• Work request: Go line by line through the records and tally those that include "action". Respond with the tally only.

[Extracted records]
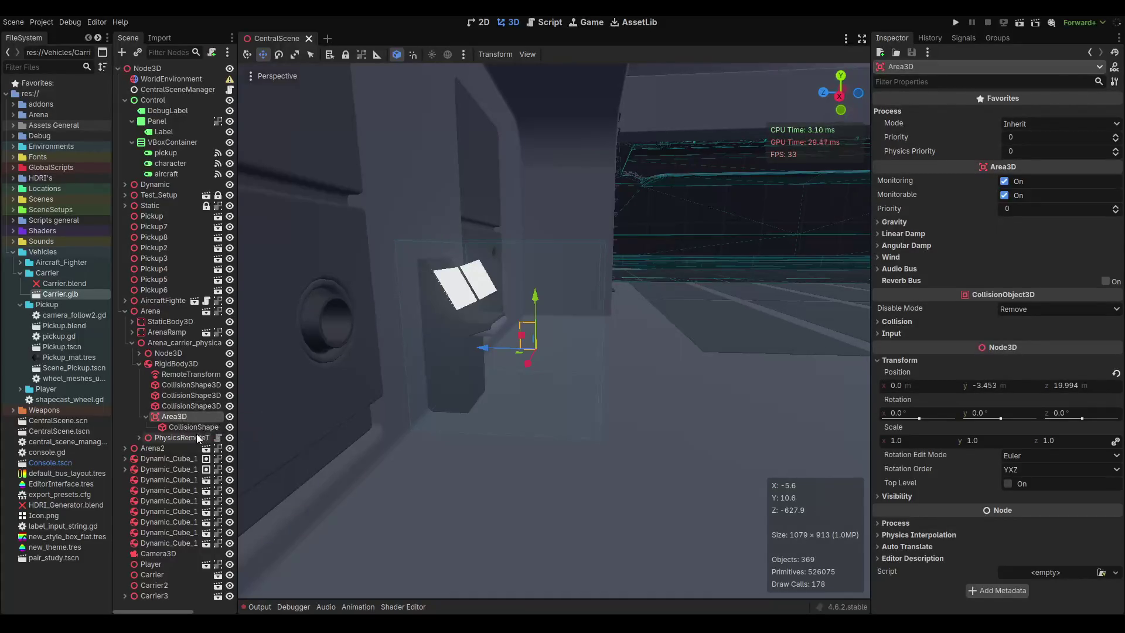
{"action": "mouse_move", "coordinate": [275, 431]}
{"action": "left_mouse_down"}
{"action": "mouse_move", "coordinate": [427, 384]}
{"action": "mouse_move", "coordinate": [308, 392]}
{"action": "mouse_move", "coordinate": [515, 368]}
{"action": "mouse_move", "coordinate": [357, 398]}
{"action": "left_mouse_up"}
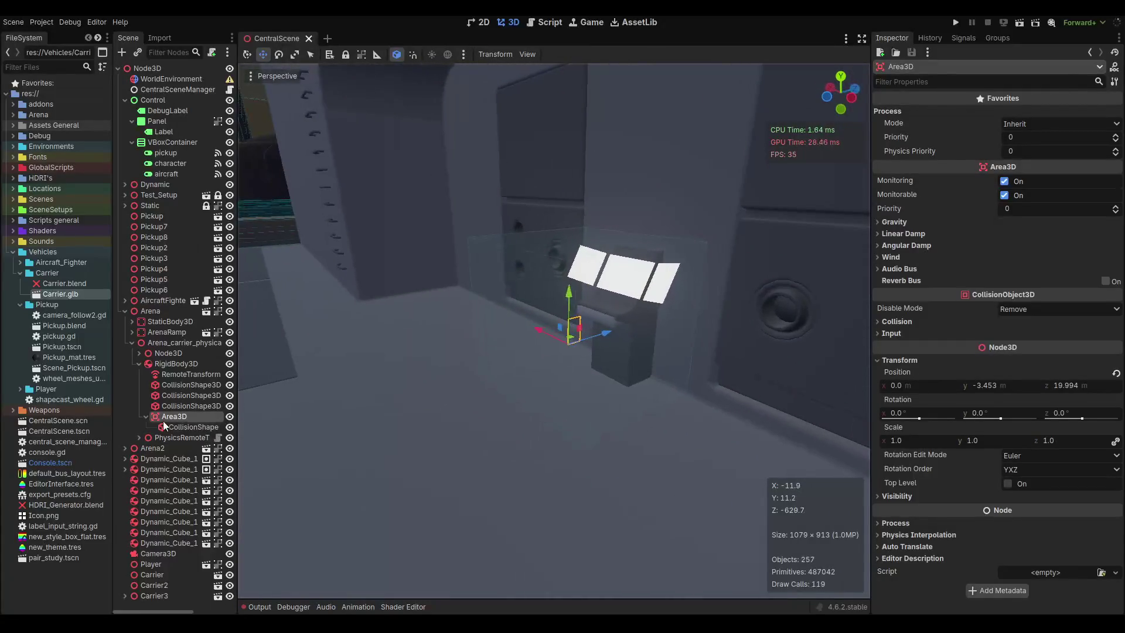
Attach a new script res://carrier_trigger.gd to the Area3D and open it for editing.
{"action": "right_click", "coordinate": [164, 417]}
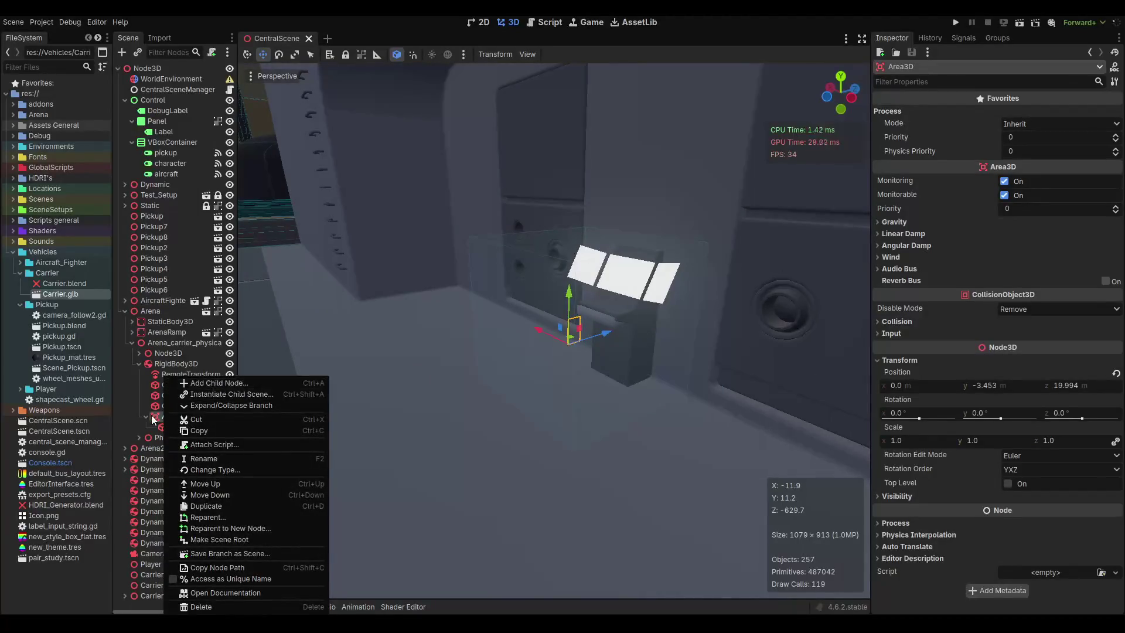
{"action": "key", "text": "Escape"}
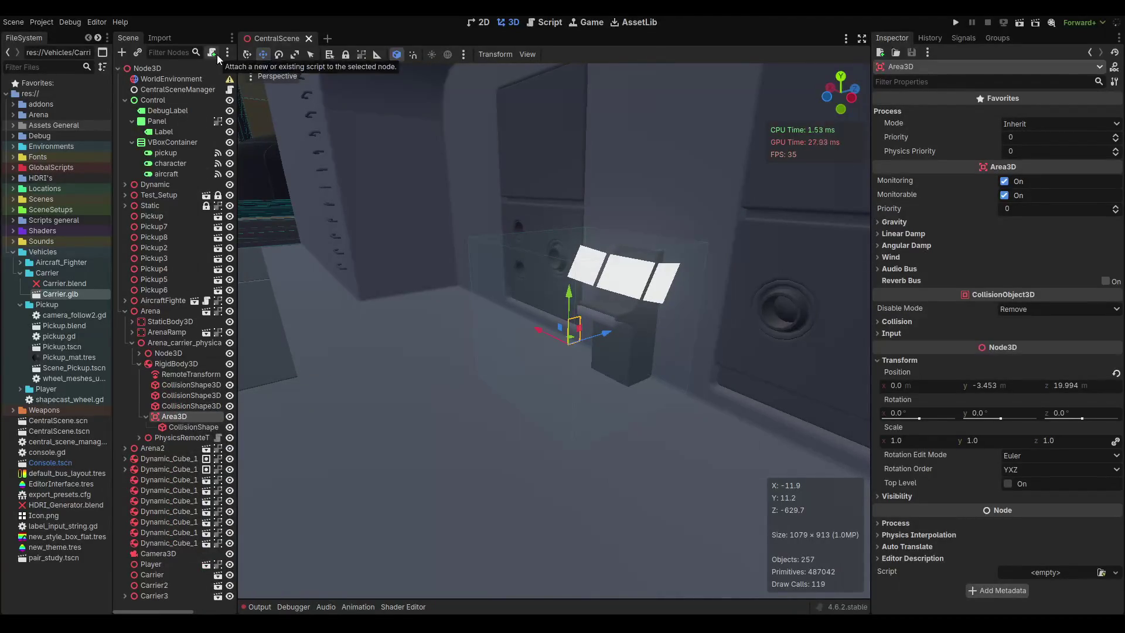
{"action": "left_click", "coordinate": [215, 53]}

• Answer for this exercise: 10